## [Fragmento seleccionado]
———
Si bien, sea cual sea el motivo por el cual una madre educa sola a sus hijos, será muy difícil la tarea, hay casos en los que se complica más que en otros. Cuando una madre es viuda, a pesar del dolor y lo terrible que es esto, cuenta con la aceptación de la sociedad, se toma como un ejemplo de vida y se le brindará protección.

La madre divorciada, para la sociedad no es un ejemplo ni una vergüenza, con el paso del tiempo se ha ido aceptando como algo normal. Respecto a sus dificultades, a pesar de no tener al padre de sus hijos a su lado, esto no significa que este no se haga cargo, generalmente los padres siguen ocupándose de los hijos, o al menos de lo que la ley impone. Claro que hay muchos casos en que no, pero para eso existe la ley.

Asumir la maternidad sin el padre es una compleja tarea para la progenitora e implica una carencia significativa en el desarrollo psicológico del hijo.

Aunque muchas mujeres cumplen esta difícil misión, la figura paterna es irremplazable. ¿Cómo no herir a los hijos ni a una misma? La mujer y su hijo con un papá ausente son tan antiguos como el mundo, pero sólo en los últimos años se ha visto a mujeres que eligen vivir su maternidad sin el progenitor. Puede ser una elección egoísta ya que los niños siempre necesitan ambos padres.
———
## [Información proporcionada]
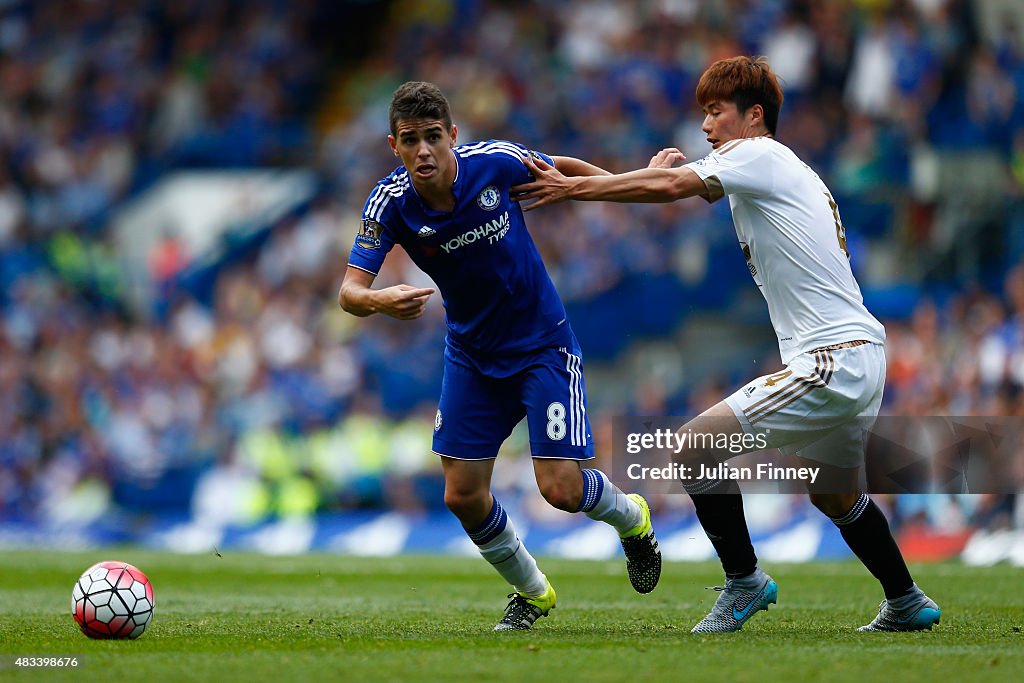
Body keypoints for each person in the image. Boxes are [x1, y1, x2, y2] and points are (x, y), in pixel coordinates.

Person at [512, 56, 941, 634]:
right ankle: (907, 600)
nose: (706, 125)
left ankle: (745, 581)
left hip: (830, 359)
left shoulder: (758, 154)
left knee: (693, 447)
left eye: (715, 111)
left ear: (754, 115)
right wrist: (597, 178)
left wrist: (575, 190)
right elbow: (670, 187)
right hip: (857, 353)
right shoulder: (767, 167)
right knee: (834, 494)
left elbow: (668, 186)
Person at [338, 81, 661, 631]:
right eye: (410, 140)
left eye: (433, 137)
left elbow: (560, 169)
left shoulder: (497, 163)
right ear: (393, 145)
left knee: (559, 489)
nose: (423, 151)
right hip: (472, 356)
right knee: (462, 495)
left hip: (542, 346)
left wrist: (635, 183)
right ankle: (533, 593)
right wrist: (378, 301)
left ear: (452, 137)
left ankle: (633, 519)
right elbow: (349, 292)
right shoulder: (390, 203)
———
## [Problema a resolver]
¿Puedes reproducir sin cambios el pasaje del fragmento seleccionado que empieza con "Si bien, sea" y sigue hasta "existe la ley."?

## [Solución de la tarea]
Si bien, sea cual sea el motivo por el cual una madre educa sola a sus hijos, será muy difícil la tarea, hay casos en los que se complica más que en otros. Cuando una madre es viuda, a pesar del dolor y lo terrible que es esto, cuenta con la aceptación de la sociedad, se toma como un ejemplo de vida y se le brindará protección.

La madre divorciada, para la sociedad no es un ejemplo ni una vergüenza, con el paso del tiempo se ha ido aceptando como algo normal. Respecto a sus dificultades, a pesar de no tener al padre de sus hijos a su lado, esto no significa que este no se haga cargo, generalmente los padres siguen ocupándose de los hijos, o al menos de lo que la ley impone. Claro que hay muchos casos en que no, pero para eso existe la ley.